Comparison of queue estimation accuracy by shockwave-based and input-output-based models

Abstract

Accurate queue estimation of traffic congestion at recurrent freeway bottlenecks is an important part of developing effective traffic control strategies. Two traffic flow analytical techniques are always employed in studying queuing processes: shockwave analysis and input-output analysis. These two techniques have been taken as separate tools for estimating queue length (size) in a number of studies. Shockwave analysis is particularly well-suited to evaluating the space occupied by the queuing process in units of length, e.g. metre, kilometre etc. Input-output analysis is always employed for vertical queue size in terms of the number of queued vehicles; however, some studies argued that this method underestimated queue size.
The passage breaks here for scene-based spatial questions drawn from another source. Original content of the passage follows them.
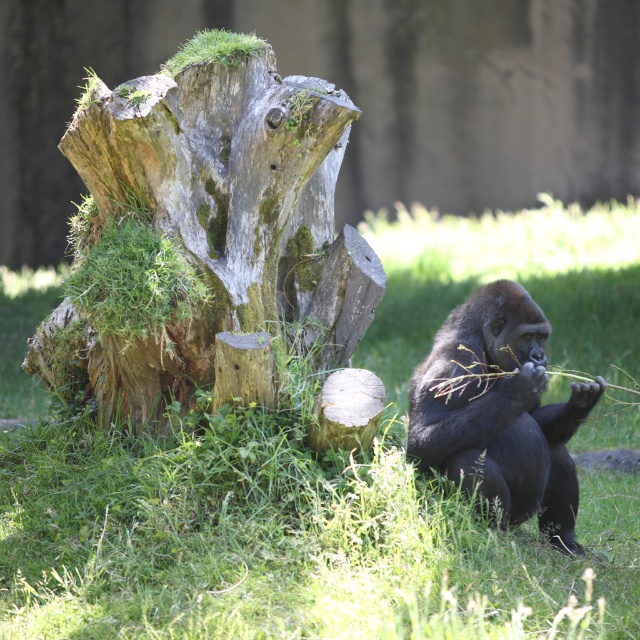
Question: Which of the following is the closest to the observer?

Choices:
 (A) black fur ape at lower right
 (B) green grass at center
 (C) weathered wood stump at center

Answer: (B)

Question: Observing the image, what is the correct spatial positioning of green grass at center in reference to black fur ape at lower right?

Choices:
 (A) below
 (B) above

Answer: (B)

Question: Can you confirm if green grass at center is positioned above weathered wood stump at center?

Choices:
 (A) no
 (B) yes

Answer: (A)

Question: Which point is closer to the camera?

Choices:
 (A) [x=445, y=470]
 (B) [x=294, y=260]

Answer: (A)

Question: Can you confirm if green grass at center is positioned above black fur ape at lower right?

Choices:
 (A) no
 (B) yes

Answer: (B)

Question: Estimate the real-world distances between objects in this image. Which object is closer to the black fur ape at lower right?

Choices:
 (A) green grass at center
 (B) weathered wood stump at center

Answer: (B)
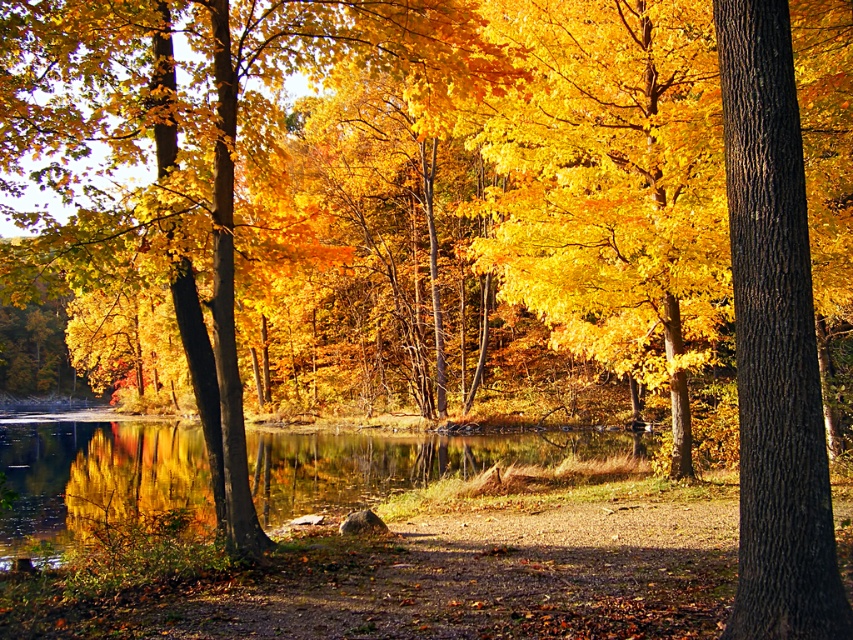
You are standing on the dirt path and want to compare the widths of the brown rough bark tree at right and the glossy reflective water at center. Which object is narrower?

The brown rough bark tree at right is narrower than the glossy reflective water at center.

You are standing on the dirt path and want to take a photo of the brown rough bark tree at right and the glossy reflective water at center. Which object is closer to you?

The brown rough bark tree at right is closer to you because it is positioned over the glossy reflective water at center, meaning it is in front of the water.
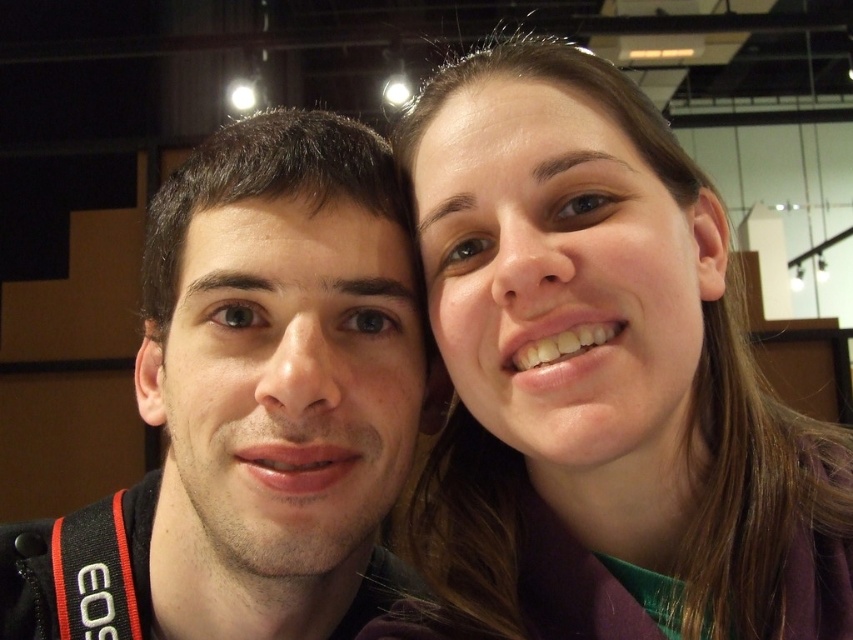
Who is positioned more to the right, smooth brown hair at upper right or matte black jacket at left?

smooth brown hair at upper right

Can you confirm if smooth brown hair at upper right is positioned below matte black jacket at left?

Incorrect, smooth brown hair at upper right is not positioned below matte black jacket at left.

Does point (479, 68) come farther from viewer compared to point (24, 534)?

No.

This screenshot has width=853, height=640. Find the location of `smooth brown hair at upper right`. smooth brown hair at upper right is located at coordinates (602, 378).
This paper highlights the reason in the literature for underestimation of queue length with input-out analysis. The objective of this study was to compare real-time queue estimation accuracy using two proposed models based on the two analytical techniques, after investigating the dynamic characteristic of traffic flow at the bottleneck in the freeway. The parameters were determined using discrete field data collected along an urban freeway corridor, Whitemud Drive (WMD), in Edmonton, Canada. This study illustrated that although the two proposed models estimate queue length in different ways, they are compatible and capable of yielding accurate estimates of real-time queue length upstream of the studied bottleneck.